● **EXERCISE INSTRUCTIONS**: Pick every line out of the entries below that has the string "middle", and copy it.

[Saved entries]
━━━━━━━━━━━━━━━━━━━━

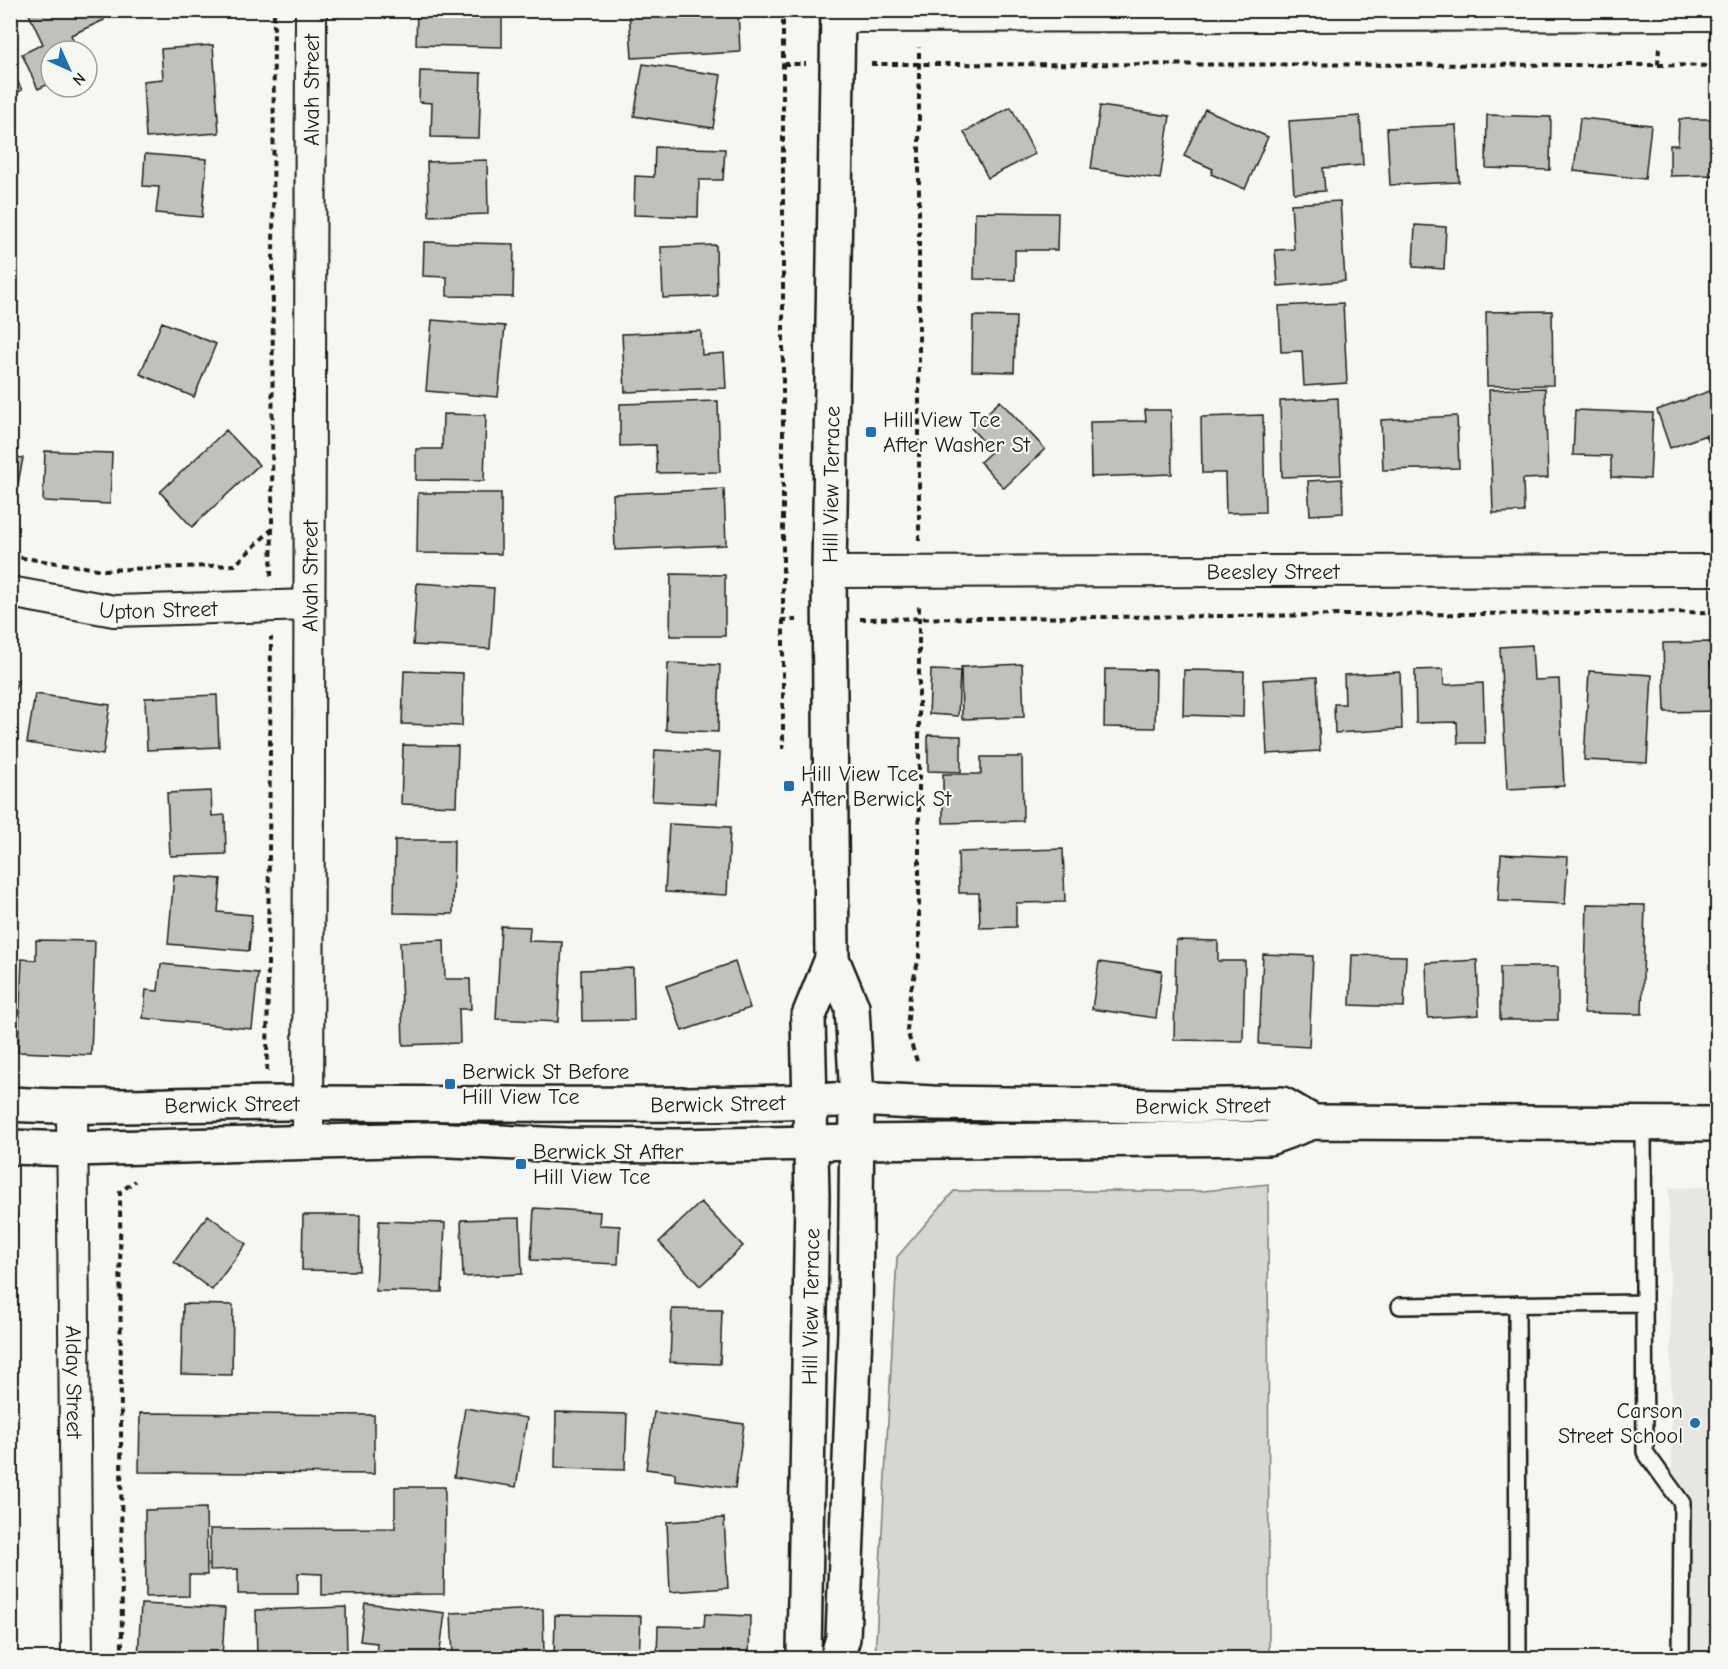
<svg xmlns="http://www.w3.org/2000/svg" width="1728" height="1669" viewBox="0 0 1728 1669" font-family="'Comic Neue',sans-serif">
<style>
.built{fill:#e6e6e2}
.green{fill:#d6d6d2;stroke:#797977;stroke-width:1.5}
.building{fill:#c0c0bd;stroke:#1c1c1c;stroke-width:1.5}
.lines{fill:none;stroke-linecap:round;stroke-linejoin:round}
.service-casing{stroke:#1c1c1c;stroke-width:20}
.minor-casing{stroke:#1c1c1c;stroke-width:34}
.secondary-casing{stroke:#1c1c1c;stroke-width:38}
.primary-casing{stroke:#1c1c1c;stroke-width:38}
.path{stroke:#1c1c1c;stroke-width:4;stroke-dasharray:6 4.5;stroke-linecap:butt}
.service{stroke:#f6f6f2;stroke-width:15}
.minor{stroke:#f6f6f2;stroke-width:30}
.secondary{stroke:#f6f6f2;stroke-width:33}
.primary{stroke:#f6f6f2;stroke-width:33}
.poi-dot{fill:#1f6fb2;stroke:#f6f6f2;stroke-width:2}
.labels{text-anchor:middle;stroke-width:4.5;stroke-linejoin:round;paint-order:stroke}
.street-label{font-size:22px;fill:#1c1c1c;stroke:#f6f6f2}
.poi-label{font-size:22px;fill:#1c1c1c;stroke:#f6f6f2;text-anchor:start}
</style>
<rect width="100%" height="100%" fill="#f6f6f2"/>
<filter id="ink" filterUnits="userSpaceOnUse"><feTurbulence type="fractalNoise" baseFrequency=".0167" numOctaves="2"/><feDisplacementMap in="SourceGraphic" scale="12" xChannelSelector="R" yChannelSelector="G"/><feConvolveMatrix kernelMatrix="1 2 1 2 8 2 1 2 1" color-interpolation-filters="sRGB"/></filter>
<g filter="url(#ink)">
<path class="built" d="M1717 1187V1658H1674L1669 1188Z"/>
<path class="green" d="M1268 1184 1269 1658H875L897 1257 954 1191H1203Z"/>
<path class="building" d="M27 10H100L104 20 71 35 78 51H51V83L38 89 22 54 43 44Z
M417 10H502V47L416 45Z
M629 10H738L740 52 632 58Z
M213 45 219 133 146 138 143 81 163 79 161 49Z
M643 64 721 75 713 128 634 116Z
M10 68 22 90 10 97Z
M420 71 481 73 479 138 431 137 432 103 419 102Z
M1100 106 1170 116 1160 179 1091 169Z
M1011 107 1035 154 988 178 964 132Z
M1205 109 1268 137 1245 189 1211 174 1213 169 1184 156Z
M1487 115 1551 117 1550 170 1486 168Z
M1360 116 1363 165 1323 168 1325 191 1294 193 1289 121Z
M1580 118 1651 125 1645 179 1574 171Z
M1679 119H1718V175L1670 176V145H1678Z
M1456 125 1459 182 1390 185 1387 128Z
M655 147 725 149 723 180H699L698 217 634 215 635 176 654 177Z
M145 154 207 159 202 217 156 213 159 187 143 186Z
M487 160 488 214 429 216 427 162Z
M1340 201 1345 281 1278 286 1275 250 1294 249 1291 204Z
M975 212 1058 213 1057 250H1015V280L974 279Z
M1415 225 1446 227 1444 269 1413 267Z
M424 242 514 244 513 297 447 296V277L423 276Z
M716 245 717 296 663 298 661 247Z
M1343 303 1347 383 1304 386 1302 351 1281 352 1279 306Z
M1552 311 1553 385 1487 386 1486 312Z
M973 316 1016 317 1014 372 972 371Z
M432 320 505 326 498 397 426 391Z
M162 322 216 344 194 397 140 374Z
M701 331 702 355 724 353 726 388 625 392 622 334Z
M1545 388 1548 478 1523 479 1524 512 1493 513 1489 390Z
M1718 388V469L1706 435 1670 448 1657 410Z
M1338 398 1341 475 1282 477 1280 401Z
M718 401 720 472 657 473 656 445 620 446V404Z
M1000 401 1045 449 1004 488 980 462 992 451 971 428Z
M1145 410H1171L1172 474 1091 477 1090 422 1146 421Z
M1575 410 1653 413 1650 479 1611 477V456L1573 455Z
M443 414 486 415 484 481 416 480V449H442Z
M1263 415 1265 512 1226 513 1225 473H1202L1201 417Z
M1457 416 1459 468 1383 470 1381 420Z
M226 430 259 465 192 527 160 492Z
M45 451 112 453 110 504 43 501Z
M10 456 23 458 13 509 10 508Z
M1342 479 1343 513 1310 515 1308 481Z
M724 489 726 545 615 550 613 494Z
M418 493H501V554L417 553Z
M671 574 725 575V636H670Z
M417 583 494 588 490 649 413 645Z
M1710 642 1711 666H1718V711L1665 712 1663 643Z
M1532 645 1534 680 1559 679 1564 786 1507 789 1500 647Z
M668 663 720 665 718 732 666 730Z
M1022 664 1024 717 962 719 961 667Z
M1105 669 1156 670 1155 728 1104 727Z
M1443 669 1444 685 1483 683 1485 743H1458L1457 722 1416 723 1415 670Z
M931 670 960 671 958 716 929 714Z
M1184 670 1244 671 1243 717 1183 715Z
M404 671 463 673 462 726 402 724Z
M1589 671 1652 675 1647 763 1584 760Z
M1400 672 1402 729 1335 733 1334 704H1345L1344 675Z
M1317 677 1320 751 1267 754 1263 680Z
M10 678 18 681 10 701Z
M35 694 110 705 103 755 27 743Z
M217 695 219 747 147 750 145 698Z
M928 735 961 736V772L928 771Z
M403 745 458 746 456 806 401 804Z
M655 750 720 753 717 804 652 801Z
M981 757H1022L1023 821 943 823V774H981Z
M211 791 212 816 225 815 226 854 170 856 167 793Z
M669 824 730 827 727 895 665 892Z
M395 840H454L453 914 394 913Z
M1063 849 1065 902 1016 903V927L980 928 979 893H959L958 852Z
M1501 854 1568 857 1565 904 1498 901Z
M174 875 221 879 218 912 252 915 249 951 168 944Z
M1587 904 1645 905 1642 1014 1584 1013Z
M501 926 530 927 529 941 562 942 558 1022 496 1019Z
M36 940 95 941 91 1055 18 1052 22 959 36 960Z
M444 940 445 979H470L471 1009H459L460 1043 403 1045 400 942Z
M1176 940 1218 941V961H1245L1243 1041 1174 1040Z
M1263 954 1313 956 1309 1047 1259 1044Z
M1352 955 1406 956 1404 1007 1350 1005Z
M1477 960 1479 1015 1428 1018 1426 963Z
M735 962 750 1008 682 1031 666 986Z
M1099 962 1162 971 1156 1018 1092 1009Z
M161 964 258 973 252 1029 143 1018 146 990 158 991Z
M1500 967H1558V1020H1500Z
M633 968 634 1020 582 1021 581 970Z
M701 1202 743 1246 700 1286 659 1242Z
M534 1208 600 1212 599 1225 620 1226 618 1264 531 1260Z
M208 1215 246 1244 212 1290 174 1262Z
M303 1215H360L359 1271 302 1270Z
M10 1216H17L15 1274H10Z
M520 1218 522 1274 463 1277 461 1220Z
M379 1221 445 1223 442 1292 376 1291Z
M183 1304 233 1305 232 1375 181 1374Z
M672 1309 722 1310 720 1364 670 1362Z
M465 1408 527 1418 516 1487 454 1477Z
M556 1412 627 1414 625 1470 555 1468Z
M654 1412 744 1424 735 1488 675 1480V1473L646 1469Z
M140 1413 374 1415V1474L139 1472Z
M395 1487H445L444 1594 322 1595V1574L298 1573V1594H238V1569L210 1570V1529L395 1528Z
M206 1508 207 1575H189V1596L146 1597 145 1510Z
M724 1518 728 1588 670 1592 667 1522Z
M365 1603 445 1613 439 1658H376L377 1643 360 1641Z
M141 1604 225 1608 222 1658H138Z
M346 1607 347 1658H257L256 1610Z
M543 1609 544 1658H453L451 1613Z
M705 1614 750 1616 749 1658H657L658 1626 704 1627Z
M555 1615 641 1616 639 1658H554Z"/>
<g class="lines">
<defs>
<path id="service" d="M1643 1124 1645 1452 1682 1503 1681 1658
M1517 1304 1518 1658
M1400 1306 1644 1303"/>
<g id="minor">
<path d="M838 17 1718 15"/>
<path id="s1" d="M829 572 1718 570"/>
<path id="s2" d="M10 592 114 611 308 605"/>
<path id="s3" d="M72 1108 77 1658"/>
<path id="s4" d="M308 1142 311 10"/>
</g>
<g id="secondary">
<path id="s5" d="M10 1104C110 1110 210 1102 309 1103 492 1103 675 1108 857 1099"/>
<path d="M10 1147 73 1149 428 1139 566 1145 677 1146 857 1142"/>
</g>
<g id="primary">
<path id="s6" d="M857 1099 933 1103 1171 1106 1282 1104 1313 1122"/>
<path d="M857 1142 1269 1138 1313 1122 1718 1124"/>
<path id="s7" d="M806 1658 804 1654 812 1197 808 1018 832 959"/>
<path id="s8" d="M837 1658 843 1638 855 1331 857 1099 852 1007 832 959 829 572 838 10"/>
</g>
</defs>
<use href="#service" class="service-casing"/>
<use href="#minor" class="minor-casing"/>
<use href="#secondary" class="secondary-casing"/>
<use href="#primary" class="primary-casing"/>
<path class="path" d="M783 10V749
M783 64H806
M871 64 1658 65 1659 47
M1658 65 1718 66
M919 541V47
M10 556 104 570 235 565 272 529 274 10
M271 576 272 529
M860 619 1718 612
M781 620H796
M917 1061 907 1031 910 993 919 958V602
M267 1071 271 637
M122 1658 120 1192 135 1181"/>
<use href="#service" class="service"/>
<use href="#minor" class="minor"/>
<use href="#secondary" class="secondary"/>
<use href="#primary" class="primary"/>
</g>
</g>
<g class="poi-dot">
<rect x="865" y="426" width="12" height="12" rx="3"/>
<rect x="783" y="780" width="12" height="12" rx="3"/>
<rect x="444" y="1078" width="12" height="12" rx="3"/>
<rect x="515" y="1158" width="12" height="12" rx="3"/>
<circle cx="1695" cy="1423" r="6"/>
</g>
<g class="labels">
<g class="street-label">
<text dy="8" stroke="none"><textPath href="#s4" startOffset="1052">Alvah Street</textPath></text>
<text dy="8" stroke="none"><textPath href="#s8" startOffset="1179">Hill View Terrace</textPath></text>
<text dy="8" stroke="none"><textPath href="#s1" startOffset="444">Beesley Street</textPath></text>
<text dy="8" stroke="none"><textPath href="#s4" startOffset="566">Alvah Street</textPath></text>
<text dy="8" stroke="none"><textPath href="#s2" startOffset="150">Upton Street</textPath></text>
<text dy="8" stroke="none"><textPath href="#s5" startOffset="708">Berwick Street</textPath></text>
<text dy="8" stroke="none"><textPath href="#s5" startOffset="222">Berwick Street</textPath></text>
<text dy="8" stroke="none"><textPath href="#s6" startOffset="346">Berwick Street</textPath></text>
<text dy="8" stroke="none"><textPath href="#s7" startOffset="352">Hill View Terrace</textPath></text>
<text dy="8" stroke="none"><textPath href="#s3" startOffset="274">Alday Street</textPath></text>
</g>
<g class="poi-label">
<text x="883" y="427">Hill View Tce<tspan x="883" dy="25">After Washer St</tspan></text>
<text x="801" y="781">Hill View Tce<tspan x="801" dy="25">After Berwick St</tspan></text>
<text x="462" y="1079">Berwick St Before<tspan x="462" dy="25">Hill View Tce</tspan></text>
<text x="533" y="1159">Berwick St After<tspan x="533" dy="25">Hill View Tce</tspan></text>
<text x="1683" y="1418" text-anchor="end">Carson<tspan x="1683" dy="25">Street School</tspan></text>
</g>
</g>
<rect width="1728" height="1669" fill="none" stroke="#f6f6f2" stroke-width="36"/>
<rect x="18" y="18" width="1692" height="1633" fill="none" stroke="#1c1c1c" stroke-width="2" filter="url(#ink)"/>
<g transform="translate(69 69) rotate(135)"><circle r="28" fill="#f6f6f2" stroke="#9f9f9c" stroke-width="1.5"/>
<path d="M0-4.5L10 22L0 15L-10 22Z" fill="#1f6fb2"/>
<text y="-9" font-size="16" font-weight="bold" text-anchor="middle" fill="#1c1c1c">N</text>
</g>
</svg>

━━━━━━━━━━━━━━━━━━━━

● **FINISHED TASK**:
.labels{text-anchor:middle;stroke-width:4.5;stroke-linejoin:round;paint-order:stroke}
<text y="-9" font-size="16" font-weight="bold" text-anchor="middle" fill="#1c1c1c">N</text>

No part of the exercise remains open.